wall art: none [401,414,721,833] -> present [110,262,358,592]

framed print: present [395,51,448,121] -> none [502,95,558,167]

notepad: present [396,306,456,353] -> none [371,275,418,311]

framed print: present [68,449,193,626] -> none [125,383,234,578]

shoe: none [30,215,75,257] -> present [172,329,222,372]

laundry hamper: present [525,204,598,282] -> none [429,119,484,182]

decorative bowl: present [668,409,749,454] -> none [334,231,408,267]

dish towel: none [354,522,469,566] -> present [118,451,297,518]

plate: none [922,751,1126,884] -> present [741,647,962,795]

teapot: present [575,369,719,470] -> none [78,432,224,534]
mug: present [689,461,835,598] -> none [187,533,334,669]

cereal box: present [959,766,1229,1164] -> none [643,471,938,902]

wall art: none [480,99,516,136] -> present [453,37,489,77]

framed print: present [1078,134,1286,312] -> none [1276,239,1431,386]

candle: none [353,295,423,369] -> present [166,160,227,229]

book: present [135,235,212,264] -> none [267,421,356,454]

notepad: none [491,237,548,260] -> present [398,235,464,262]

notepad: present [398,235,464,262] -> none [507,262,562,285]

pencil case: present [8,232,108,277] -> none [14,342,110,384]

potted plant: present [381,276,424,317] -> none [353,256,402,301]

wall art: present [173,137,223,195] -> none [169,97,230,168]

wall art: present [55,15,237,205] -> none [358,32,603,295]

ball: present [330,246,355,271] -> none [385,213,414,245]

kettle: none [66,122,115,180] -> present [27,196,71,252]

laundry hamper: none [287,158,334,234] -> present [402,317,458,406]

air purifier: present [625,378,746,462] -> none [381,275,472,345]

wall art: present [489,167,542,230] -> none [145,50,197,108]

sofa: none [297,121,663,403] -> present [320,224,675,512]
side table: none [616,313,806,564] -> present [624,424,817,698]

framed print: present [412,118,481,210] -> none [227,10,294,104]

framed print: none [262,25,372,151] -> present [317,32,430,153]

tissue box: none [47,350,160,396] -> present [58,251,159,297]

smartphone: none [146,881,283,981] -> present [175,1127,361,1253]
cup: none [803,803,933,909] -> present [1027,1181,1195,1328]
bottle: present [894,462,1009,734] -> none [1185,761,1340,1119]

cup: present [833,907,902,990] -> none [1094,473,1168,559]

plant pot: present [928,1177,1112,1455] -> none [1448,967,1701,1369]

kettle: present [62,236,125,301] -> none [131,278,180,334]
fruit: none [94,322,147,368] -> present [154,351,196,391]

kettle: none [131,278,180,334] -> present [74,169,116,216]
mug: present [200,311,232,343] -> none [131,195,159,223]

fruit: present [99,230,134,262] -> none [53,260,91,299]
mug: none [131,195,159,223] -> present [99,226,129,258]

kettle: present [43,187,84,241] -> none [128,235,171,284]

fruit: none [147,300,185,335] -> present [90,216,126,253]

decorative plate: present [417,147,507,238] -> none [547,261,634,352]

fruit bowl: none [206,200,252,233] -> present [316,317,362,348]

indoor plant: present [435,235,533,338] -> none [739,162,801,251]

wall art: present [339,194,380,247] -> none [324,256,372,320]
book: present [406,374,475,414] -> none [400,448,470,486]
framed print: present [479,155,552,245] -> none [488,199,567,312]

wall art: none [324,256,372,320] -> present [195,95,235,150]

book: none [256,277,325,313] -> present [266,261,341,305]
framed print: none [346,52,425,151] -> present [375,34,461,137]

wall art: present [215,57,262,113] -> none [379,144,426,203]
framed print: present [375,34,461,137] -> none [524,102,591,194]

(TASK TO COMPLETE)
Your answer must be the records above, repeated exactly.

(ANSWER TO THE EXERCISE)
wall art: none [401,414,721,833] -> present [110,262,358,592]

framed print: present [395,51,448,121] -> none [502,95,558,167]

notepad: present [396,306,456,353] -> none [371,275,418,311]

framed print: present [68,449,193,626] -> none [125,383,234,578]

shoe: none [30,215,75,257] -> present [172,329,222,372]

laundry hamper: present [525,204,598,282] -> none [429,119,484,182]

decorative bowl: present [668,409,749,454] -> none [334,231,408,267]

dish towel: none [354,522,469,566] -> present [118,451,297,518]

plate: none [922,751,1126,884] -> present [741,647,962,795]

teapot: present [575,369,719,470] -> none [78,432,224,534]
mug: present [689,461,835,598] -> none [187,533,334,669]

cereal box: present [959,766,1229,1164] -> none [643,471,938,902]

wall art: none [480,99,516,136] -> present [453,37,489,77]

framed print: present [1078,134,1286,312] -> none [1276,239,1431,386]

candle: none [353,295,423,369] -> present [166,160,227,229]

book: present [135,235,212,264] -> none [267,421,356,454]

notepad: none [491,237,548,260] -> present [398,235,464,262]

notepad: present [398,235,464,262] -> none [507,262,562,285]

pencil case: present [8,232,108,277] -> none [14,342,110,384]

potted plant: present [381,276,424,317] -> none [353,256,402,301]

wall art: present [173,137,223,195] -> none [169,97,230,168]

wall art: present [55,15,237,205] -> none [358,32,603,295]

ball: present [330,246,355,271] -> none [385,213,414,245]

kettle: none [66,122,115,180] -> present [27,196,71,252]

laundry hamper: none [287,158,334,234] -> present [402,317,458,406]

air purifier: present [625,378,746,462] -> none [381,275,472,345]

wall art: present [489,167,542,230] -> none [145,50,197,108]

sofa: none [297,121,663,403] -> present [320,224,675,512]
side table: none [616,313,806,564] -> present [624,424,817,698]

framed print: present [412,118,481,210] -> none [227,10,294,104]

framed print: none [262,25,372,151] -> present [317,32,430,153]

tissue box: none [47,350,160,396] -> present [58,251,159,297]

smartphone: none [146,881,283,981] -> present [175,1127,361,1253]
cup: none [803,803,933,909] -> present [1027,1181,1195,1328]
bottle: present [894,462,1009,734] -> none [1185,761,1340,1119]

cup: present [833,907,902,990] -> none [1094,473,1168,559]

plant pot: present [928,1177,1112,1455] -> none [1448,967,1701,1369]

kettle: present [62,236,125,301] -> none [131,278,180,334]
fruit: none [94,322,147,368] -> present [154,351,196,391]

kettle: none [131,278,180,334] -> present [74,169,116,216]
mug: present [200,311,232,343] -> none [131,195,159,223]

fruit: present [99,230,134,262] -> none [53,260,91,299]
mug: none [131,195,159,223] -> present [99,226,129,258]

kettle: present [43,187,84,241] -> none [128,235,171,284]

fruit: none [147,300,185,335] -> present [90,216,126,253]

decorative plate: present [417,147,507,238] -> none [547,261,634,352]

fruit bowl: none [206,200,252,233] -> present [316,317,362,348]

indoor plant: present [435,235,533,338] -> none [739,162,801,251]

wall art: present [339,194,380,247] -> none [324,256,372,320]
book: present [406,374,475,414] -> none [400,448,470,486]
framed print: present [479,155,552,245] -> none [488,199,567,312]

wall art: none [324,256,372,320] -> present [195,95,235,150]

book: none [256,277,325,313] -> present [266,261,341,305]
framed print: none [346,52,425,151] -> present [375,34,461,137]

wall art: present [215,57,262,113] -> none [379,144,426,203]
framed print: present [375,34,461,137] -> none [524,102,591,194]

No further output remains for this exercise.